For I'm to be Queen of the May.'

"'Why, yes, Mr. Peters,' says the storekeeper. 'I reckon we air about as moral and torpid a community as there be on the mounting, according to censuses of opinion; but I reckon you ain't ever met Rufe Tatum.'

"'Why, no,' says the town constable, 'he can't hardly have ever. That air Rufe is shore the monstrousest scalawag that has escaped hangin' on the galluses. And that puts me in mind that I ought to have turned Rufe out of the lockup before yesterday. The thirty days he got for killin' Yance Goodloe was up then. A day or two more won't hurt Rufe any, though.'

"'Shucks, now,' says I, in the mountain idiom, 'don't tell me there's a man in Mount Nebo as bad as that.'

"'Worse,' says the storekeeper. 'He steals hogs.'

"I think I will look up this Mr. Tatum; so a day or two after the constable turned him out I got acquainted with him and invited him out on the edge of town to sit on a log and talk business.

"What I wanted was a partner with a natural rural make-up to play a part in some little one-act outrages that I was going to book with the Pitfall & Gin circuit in some of the Western towns; and this R. Tatum was born for the role as sure as nature cast Fairbanks for the stuff that kept /Eliza/ from sinking into the river.

"He was about the size of a first baseman; and he had ambiguous blue eyes like the china dog on the mantelpiece that Aunt Harriet used to play with when she was a child.

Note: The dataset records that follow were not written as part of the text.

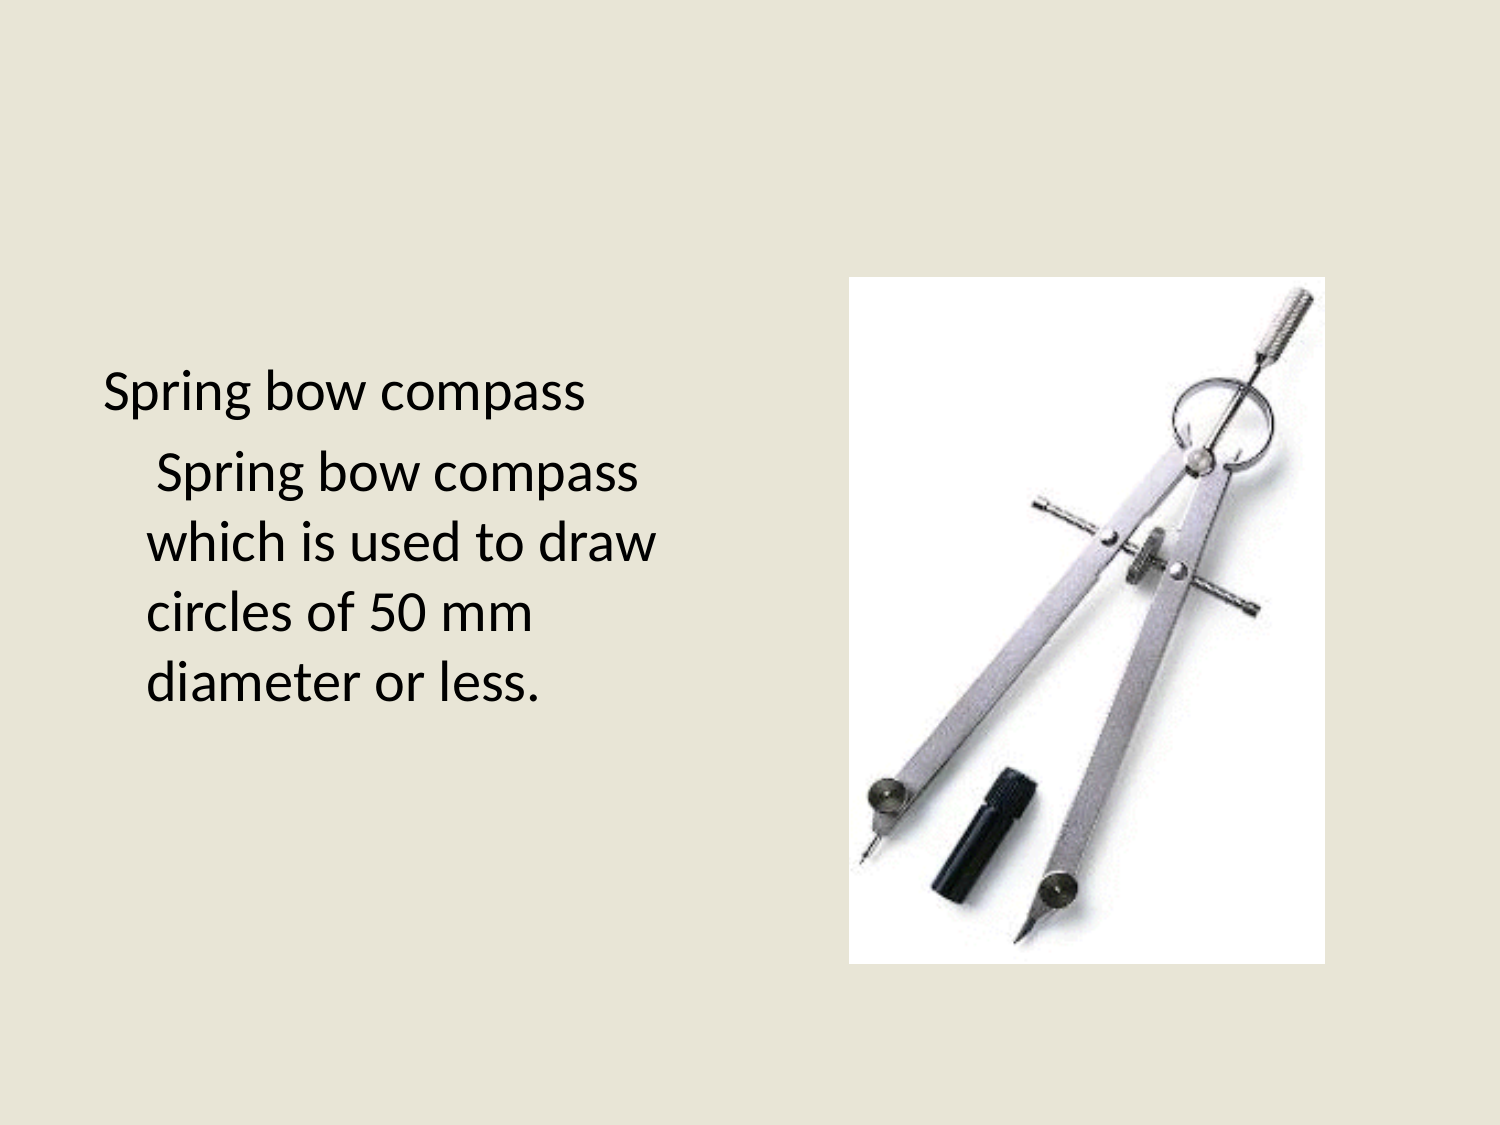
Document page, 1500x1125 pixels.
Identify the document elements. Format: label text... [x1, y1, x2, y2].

list Spring bow compass Spring bow compass which is used to draw circles of 50 mm diameter or less. [75, 262, 738, 1005]
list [849, 277, 1326, 965]
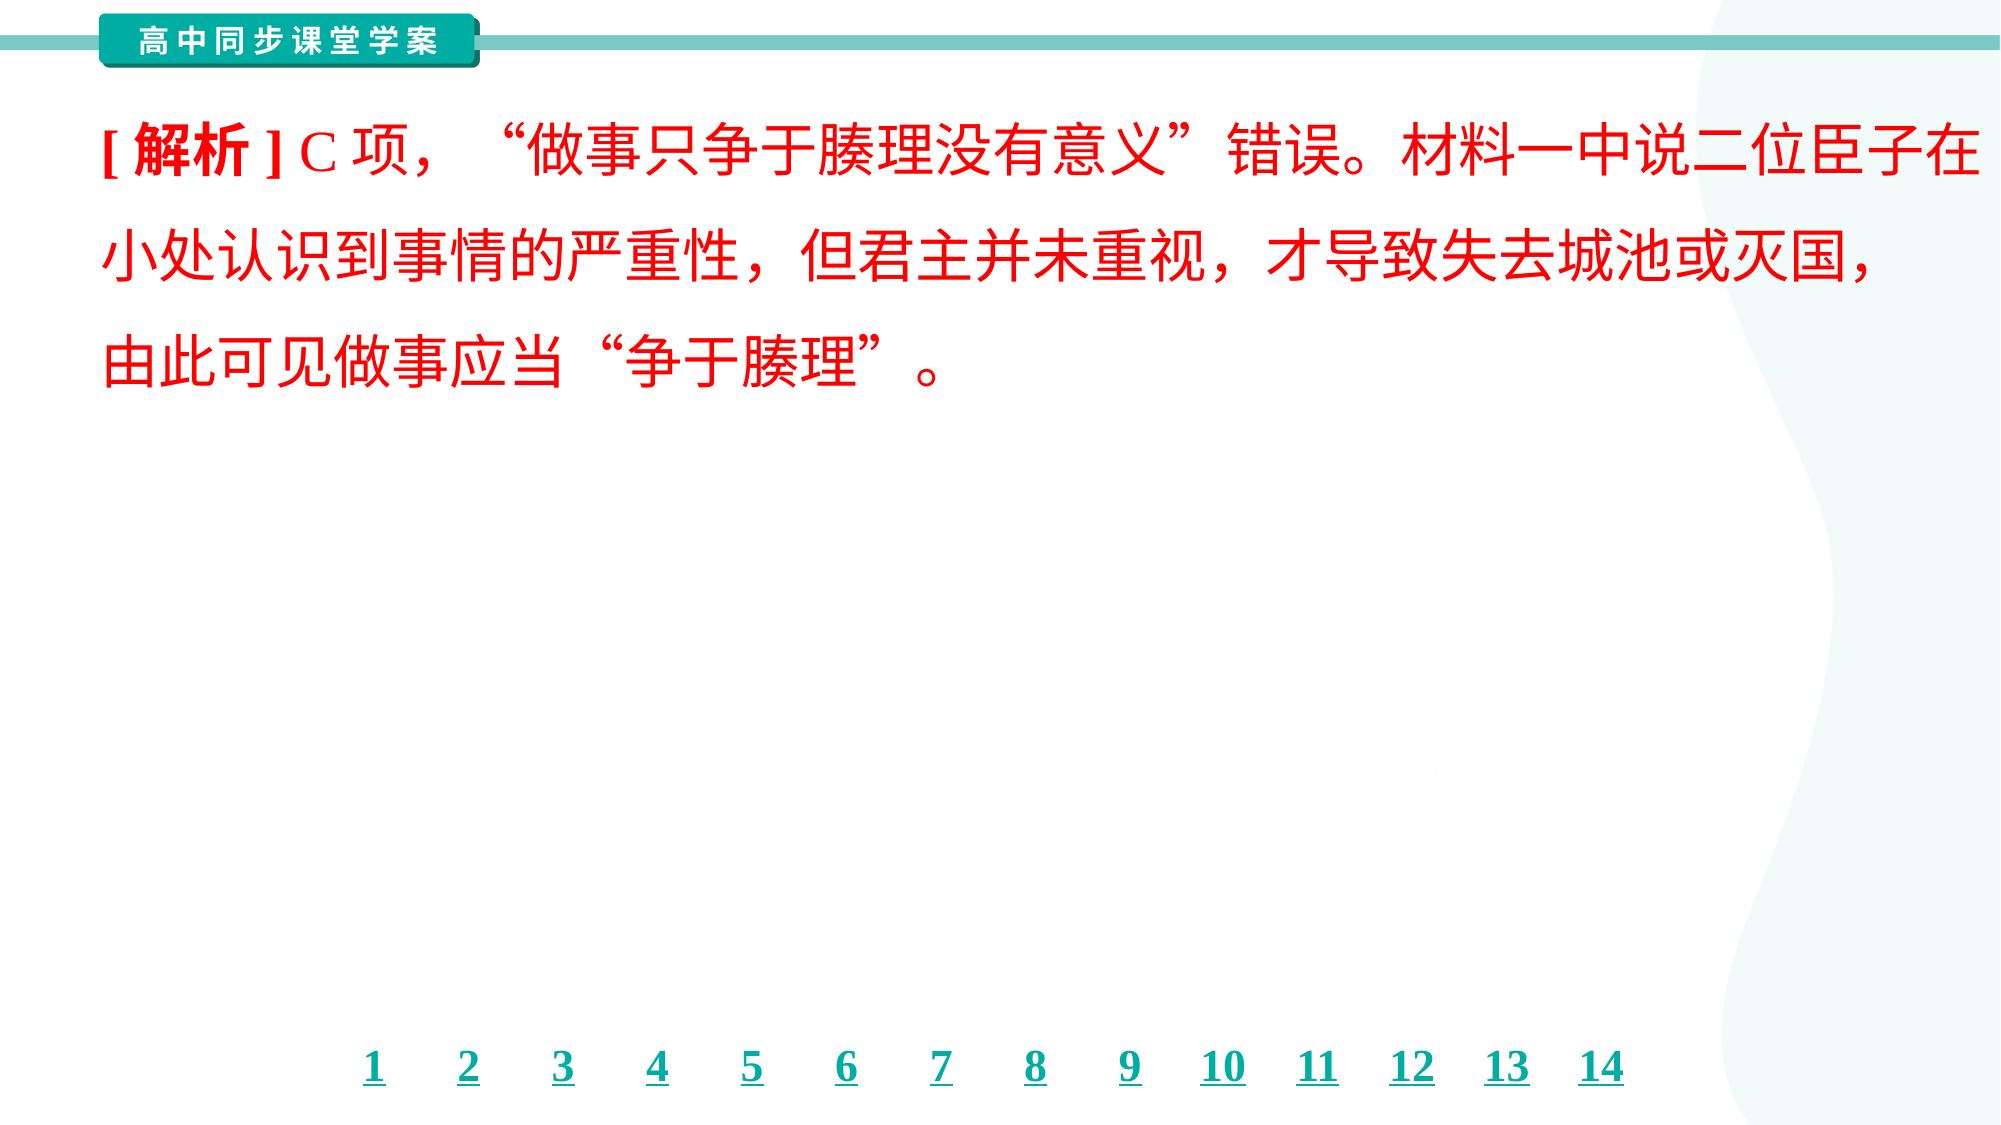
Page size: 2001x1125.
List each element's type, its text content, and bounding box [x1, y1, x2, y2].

His hair waved a little bit like the statue of the dinkus-thrower at the Vacation in Rome, but the color of it reminded you of the 'Sunset in the Grand Canon, by an American Artist,' that they hang over the stove-pipe holes in the salongs. He was the Reub, without needing a touch. You'd have known him for one, even if you'd seen him on the vaudeville stage with one cotton suspender and a straw over his ear.

"I told him what I wanted, and found him ready to jump at the job.

"'Overlooking such a trivial little peccadillo as the habit of manslaughter,' says I, 'what have you accomplished in the way of indirect brigandage or nonactionable thriftiness that you could point to, with or without pride, as an evidence of your qualifications for the position?'

"'Why,' says he, in his kind of Southern system of procrastinated accents, 'hain't you heard tell? There ain't any man, black or white, in the Blue Ridge that can tote off a shoat as easy as I can without bein' heard, seen, or cotched. I can lift a shoat,' he goes on, 'out of a pen, from under a porch, at the trough, in the woods, day or night, anywhere or anyhow, and I guarantee nobody won't hear a squeal.

It's all in the way you grab hold of 'em and carry 'em atterwards.

Some day,' goes on this gentle despoiler of pig-pens, 'I hope to become reckernized as the champion shoat-stealer of the world.'

"'It's proper to be ambitious,' says I; 'and hog-stealing will do very well for Mount Nebo; but in the outside world, Mr. Tatum, it would be considered as crude a piece of business as a bear raid on Bay State Gas. However, it will do as a guarantee of good faith. We'll go into partnership. I've got a thousand dollars cash capital; and with that homeward-plods atmosphere of yours we ought to be able to win out a few shares of Soon Parted, preferred, in the money market.'

"So I attaches Rufe, and we go away from Mount Nebo down into the lowlands. And all the way I coach him for his part in the grafts I had in mind. I had idled away two months on the Florida coast, and was feeling all to the Ponce de Leon, besides having so many new schemes up my sleeve that I had to wear kimonos to hold 'em.